Gottheimer working to build bridges to Asian communities

Breaking down communications barriers with the close-knit Asian communities is no easy feat, but first-term U.S. Rep. Josh Gottheimer is attempting to do just that.

It shouldn’t be a surprise, as 11 percent of his district is comprised of that demographic. But the venue Wednesday for his first roundtable with the Asian community was particularly significant.

Holy Name Medical Center in Teaneck has made a name for itself over the past 10 years, and been recognized by peers nationally, for a culturally sensitive approach to health care for Asians.

That effort, led by its vice president of Asian services, Kyung Hee Choi, has created a strong bond in those communities.

What began as an effort to make Korean patients comfortable, such as providing a traditional seaweed soup after birth for new mothers, has rapidly grown in the past two years to include Japanese, Filipino and Indian services as well.

But it has become much more.

After 10 years, Holy Name CEO Michael Maron said, the organization has broken through many barriers of communication and engagement.

“It takes a lot to penetrate that as an outsider,” Maron said. “Ten years of building that, we’ve knocked down many, but not all, of those barriers, and we have as good as good as any relationship — as Caucasians — that you could possibly have.”

Choi said she knows the organization’s brand is strong within the Asian community because whenever the hospital holds an event, the community shows up.

The focus has typically been health awareness and education efforts, but Wednesday may mark a new chapter in engagement: The topic was political involvement.

“By Josh asking for (a roundtable) to be held here, it knocks down a little bit of that barrier,” Maron said. “If he had had it at a neutral site, he would have had a limited number of business leaders.”
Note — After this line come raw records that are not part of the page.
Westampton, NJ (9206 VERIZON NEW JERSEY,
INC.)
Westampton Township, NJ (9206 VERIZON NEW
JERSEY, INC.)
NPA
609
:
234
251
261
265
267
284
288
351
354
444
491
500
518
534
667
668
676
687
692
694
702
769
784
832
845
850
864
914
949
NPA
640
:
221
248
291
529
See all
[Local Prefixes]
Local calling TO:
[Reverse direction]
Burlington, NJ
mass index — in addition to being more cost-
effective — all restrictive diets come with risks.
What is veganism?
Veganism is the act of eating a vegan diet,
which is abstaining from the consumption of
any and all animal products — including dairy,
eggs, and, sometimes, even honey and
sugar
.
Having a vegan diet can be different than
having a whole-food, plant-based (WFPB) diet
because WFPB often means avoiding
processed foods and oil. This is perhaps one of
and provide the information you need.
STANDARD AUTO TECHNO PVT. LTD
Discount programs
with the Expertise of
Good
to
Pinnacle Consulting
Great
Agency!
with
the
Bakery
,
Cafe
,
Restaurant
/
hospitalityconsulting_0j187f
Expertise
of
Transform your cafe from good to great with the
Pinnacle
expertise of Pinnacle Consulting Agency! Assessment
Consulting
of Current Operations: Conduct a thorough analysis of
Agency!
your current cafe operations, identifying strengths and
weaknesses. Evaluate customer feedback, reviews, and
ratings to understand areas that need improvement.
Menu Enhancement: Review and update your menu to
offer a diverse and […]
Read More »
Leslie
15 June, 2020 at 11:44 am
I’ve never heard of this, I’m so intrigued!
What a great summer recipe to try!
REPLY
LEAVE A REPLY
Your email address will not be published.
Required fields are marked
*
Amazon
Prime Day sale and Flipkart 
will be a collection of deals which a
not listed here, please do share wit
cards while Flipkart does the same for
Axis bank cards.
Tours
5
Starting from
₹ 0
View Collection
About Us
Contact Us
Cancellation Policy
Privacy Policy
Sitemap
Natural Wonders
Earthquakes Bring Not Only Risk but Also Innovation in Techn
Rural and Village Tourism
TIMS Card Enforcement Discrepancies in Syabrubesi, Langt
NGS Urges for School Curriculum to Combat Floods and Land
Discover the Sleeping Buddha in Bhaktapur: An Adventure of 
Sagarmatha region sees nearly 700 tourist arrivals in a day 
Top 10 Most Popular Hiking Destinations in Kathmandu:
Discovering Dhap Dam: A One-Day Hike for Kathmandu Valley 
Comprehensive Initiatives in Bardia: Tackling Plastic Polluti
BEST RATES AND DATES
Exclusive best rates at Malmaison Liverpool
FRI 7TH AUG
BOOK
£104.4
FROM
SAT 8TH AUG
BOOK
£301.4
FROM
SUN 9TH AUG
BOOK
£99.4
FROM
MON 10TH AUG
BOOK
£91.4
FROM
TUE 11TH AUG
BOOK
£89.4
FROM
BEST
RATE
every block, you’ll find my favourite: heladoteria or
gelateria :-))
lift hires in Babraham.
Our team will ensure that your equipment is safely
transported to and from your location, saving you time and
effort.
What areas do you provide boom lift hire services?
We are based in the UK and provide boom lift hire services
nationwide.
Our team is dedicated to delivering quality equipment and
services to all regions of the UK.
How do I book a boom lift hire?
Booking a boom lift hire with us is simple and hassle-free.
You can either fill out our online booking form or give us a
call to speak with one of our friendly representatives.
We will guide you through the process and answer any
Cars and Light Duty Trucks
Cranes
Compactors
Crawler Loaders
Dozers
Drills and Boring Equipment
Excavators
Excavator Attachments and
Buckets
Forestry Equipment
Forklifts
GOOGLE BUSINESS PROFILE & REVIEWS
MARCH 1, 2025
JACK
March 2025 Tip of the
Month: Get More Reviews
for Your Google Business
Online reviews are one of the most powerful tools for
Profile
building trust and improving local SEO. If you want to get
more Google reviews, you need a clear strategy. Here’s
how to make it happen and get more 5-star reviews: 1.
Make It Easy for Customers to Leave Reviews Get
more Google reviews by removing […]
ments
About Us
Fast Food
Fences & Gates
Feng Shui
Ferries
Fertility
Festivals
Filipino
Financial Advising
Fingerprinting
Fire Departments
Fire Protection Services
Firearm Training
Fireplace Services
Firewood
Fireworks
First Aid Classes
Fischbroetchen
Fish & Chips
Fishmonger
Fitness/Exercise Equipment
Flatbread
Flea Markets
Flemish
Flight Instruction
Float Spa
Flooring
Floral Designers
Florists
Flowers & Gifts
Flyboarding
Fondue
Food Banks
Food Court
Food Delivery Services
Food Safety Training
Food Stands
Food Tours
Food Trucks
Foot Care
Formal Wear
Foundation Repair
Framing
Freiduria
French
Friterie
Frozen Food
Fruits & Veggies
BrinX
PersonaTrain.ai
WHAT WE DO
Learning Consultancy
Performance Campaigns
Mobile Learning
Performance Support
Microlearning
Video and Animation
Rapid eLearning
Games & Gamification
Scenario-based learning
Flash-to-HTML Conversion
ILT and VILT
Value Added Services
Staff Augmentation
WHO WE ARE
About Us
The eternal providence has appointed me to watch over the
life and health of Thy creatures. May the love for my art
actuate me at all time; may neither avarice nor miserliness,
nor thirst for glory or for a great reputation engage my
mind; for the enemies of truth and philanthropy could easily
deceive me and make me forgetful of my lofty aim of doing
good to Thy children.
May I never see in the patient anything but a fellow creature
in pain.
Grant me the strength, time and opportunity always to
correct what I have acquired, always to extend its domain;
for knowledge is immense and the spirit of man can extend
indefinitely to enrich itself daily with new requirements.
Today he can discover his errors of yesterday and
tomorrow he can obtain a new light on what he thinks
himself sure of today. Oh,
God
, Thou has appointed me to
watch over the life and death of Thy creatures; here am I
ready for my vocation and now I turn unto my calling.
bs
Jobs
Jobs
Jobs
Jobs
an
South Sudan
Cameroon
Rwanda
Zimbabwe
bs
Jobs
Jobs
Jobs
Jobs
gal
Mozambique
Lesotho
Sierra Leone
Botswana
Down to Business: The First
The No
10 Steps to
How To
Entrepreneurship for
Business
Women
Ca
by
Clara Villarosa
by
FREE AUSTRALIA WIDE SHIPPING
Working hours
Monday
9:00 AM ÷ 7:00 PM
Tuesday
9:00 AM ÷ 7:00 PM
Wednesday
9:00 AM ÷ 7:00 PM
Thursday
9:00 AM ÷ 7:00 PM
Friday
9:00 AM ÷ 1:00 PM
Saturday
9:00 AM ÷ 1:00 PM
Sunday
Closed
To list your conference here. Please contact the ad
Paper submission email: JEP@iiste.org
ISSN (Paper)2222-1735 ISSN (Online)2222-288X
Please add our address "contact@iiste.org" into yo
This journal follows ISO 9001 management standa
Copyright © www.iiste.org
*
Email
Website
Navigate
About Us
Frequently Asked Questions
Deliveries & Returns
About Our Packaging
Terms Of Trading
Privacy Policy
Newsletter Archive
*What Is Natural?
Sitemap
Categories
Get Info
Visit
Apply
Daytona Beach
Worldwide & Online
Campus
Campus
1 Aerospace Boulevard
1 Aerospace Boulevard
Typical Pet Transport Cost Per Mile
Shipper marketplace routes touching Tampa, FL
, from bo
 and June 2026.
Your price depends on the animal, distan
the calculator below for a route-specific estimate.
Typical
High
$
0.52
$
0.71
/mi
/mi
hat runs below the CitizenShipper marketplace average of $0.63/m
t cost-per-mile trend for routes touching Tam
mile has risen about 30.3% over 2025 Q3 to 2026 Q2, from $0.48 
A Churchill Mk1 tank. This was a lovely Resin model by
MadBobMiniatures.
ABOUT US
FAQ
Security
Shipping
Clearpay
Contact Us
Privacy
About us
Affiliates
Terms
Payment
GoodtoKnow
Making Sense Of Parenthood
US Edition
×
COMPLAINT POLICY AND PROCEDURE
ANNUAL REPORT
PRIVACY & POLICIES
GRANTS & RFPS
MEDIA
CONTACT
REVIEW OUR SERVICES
Choi echoed the sentiment.

“That’s because we have gained the trust of our community leaders,” she said. “We can become a conduit for many other things.”

The roundtable Wednesday included municipal officials from around the region, plus three who made the trip up from Gloucester County.

Two central themes emerged from the comments: Red tape for small businesses is a big issue for the Asian community, which is comprised of a significant number of entrepreneurs, and greater political involvement from the community is still needed.

To the latter point, Ludi Hughes, the CEO of Hughes International Consulting in Fair Lawn who has been politically involved for years, said the community needs to stop trying to maintain its independent cultural identities.

“We cannot do that anymore,” she said. “We have to be Asian-Americans.

“Politicians look at you (thinking), ‘How many votes will I get?'” she said. “If we say we are Asian-Americans, it is better for us and we will have a lot of weight in the political world.”

Gottheimer (D-5th Dist.) was praised by attendees for engaging in a way his predecessor, Scott Garrett, did not, and for his willingness to open the door for greater communication down the road.

It’s a smart strategy, Maron said.

“They all vote, they are in Gottheimer’s district, and, to me, it’s a smart play,” he said. “You don’t want to disenfranchise the community. It’s almost like having a caucus. They will vote in a bloc for the most part.”

Gottheimer felt the roundtable was a success.

“I think the No. 1 issue for the community — and, by the way, it’s not one community, and it’s 11 percent of our district — is how do people know we’re available,” he said.

Gottheimer applauded Holy Name’s efforts and success in building a relationship and trust with Asians.

“I think (it’s) exactly what we need to be doing,” he said. “But I want to make sure I knock down any barriers, so people feel they can come and address any issues.”